◆ **Records from a dataset**:

+ + + + + + +

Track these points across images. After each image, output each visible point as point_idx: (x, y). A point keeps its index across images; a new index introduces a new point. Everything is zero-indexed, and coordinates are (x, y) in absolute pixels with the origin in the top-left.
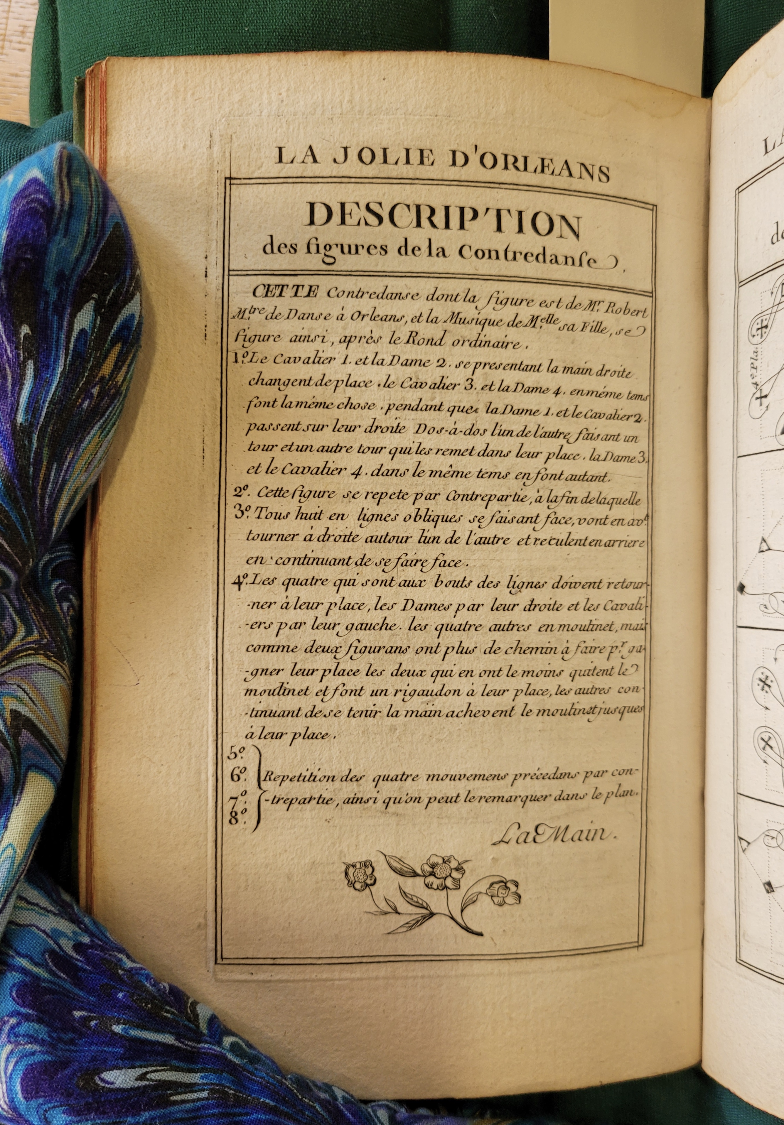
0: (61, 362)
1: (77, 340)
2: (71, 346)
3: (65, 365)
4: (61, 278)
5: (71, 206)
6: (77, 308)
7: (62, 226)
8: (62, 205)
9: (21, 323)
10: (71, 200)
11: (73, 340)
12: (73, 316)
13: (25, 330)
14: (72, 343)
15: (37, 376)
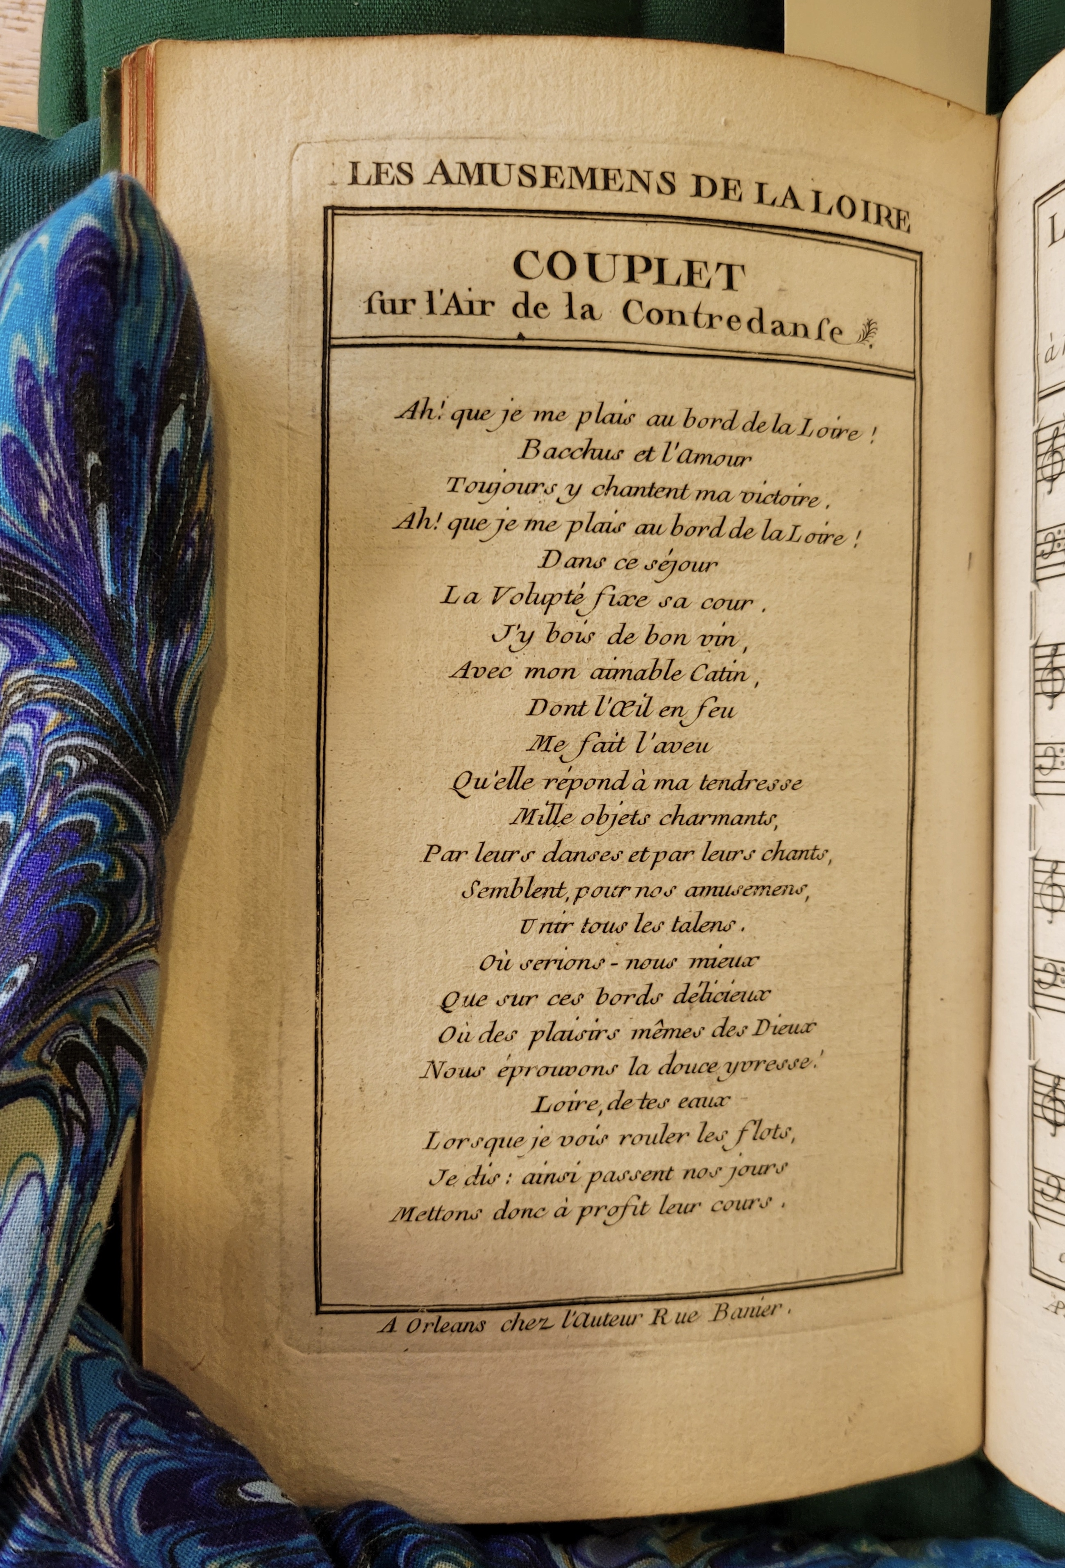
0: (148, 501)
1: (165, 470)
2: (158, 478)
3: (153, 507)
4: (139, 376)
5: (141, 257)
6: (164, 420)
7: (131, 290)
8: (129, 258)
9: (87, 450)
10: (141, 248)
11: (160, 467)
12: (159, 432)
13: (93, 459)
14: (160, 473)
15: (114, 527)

+ + + + + + +

◆ **WHAT IS EXPECTED**:
Format these lines as a Markdown table with the columns "Row" and "Line," numbering each line and omitting blank lines. Leave the pictures out of the table.

◆ **YOUR SOLUTION**:
| Row | Line |
|---|---|
| 1 | Track these points across images. After each image, output each visible point as point_idx: (x, y). A point keeps its index across images; a new index introduces a new point. Everything is zero-indexed, and coordinates are (x, y) in absolute pixels with the origin in the top-left. |
| 2 | 0: (61, 362) |
| 3 | 1: (77, 340) |
| 4 | 2: (71, 346) |
| 5 | 3: (65, 365) |
| 6 | 4: (61, 278) |
| 7 | 5: (71, 206) |
| 8 | 6: (77, 308) |
| 9 | 7: (62, 226) |
| 10 | 8: (62, 205) |
| 11 | 9: (21, 323) |
| 12 | 10: (71, 200) |
| 13 | 11: (73, 340) |
| 14 | 12: (73, 316) |
| 15 | 13: (25, 330) |
| 16 | 14: (72, 343) |
| 17 | 15: (37, 376) |
| 18 | 0: (148, 501) |
| 19 | 1: (165, 470) |
| 20 | 2: (158, 478) |
| 21 | 3: (153, 507) |
| 22 | 4: (139, 376) |
| 23 | 5: (141, 257) |
| 24 | 6: (164, 420) |
| 25 | 7: (131, 290) |
| 26 | 8: (129, 258) |
| 27 | 9: (87, 450) |
| 28 | 10: (141, 248) |
| 29 | 11: (160, 467) |
| 30 | 12: (159, 432) |
| 31 | 13: (93, 459) |
| 32 | 14: (160, 473) |
| 33 | 15: (114, 527) |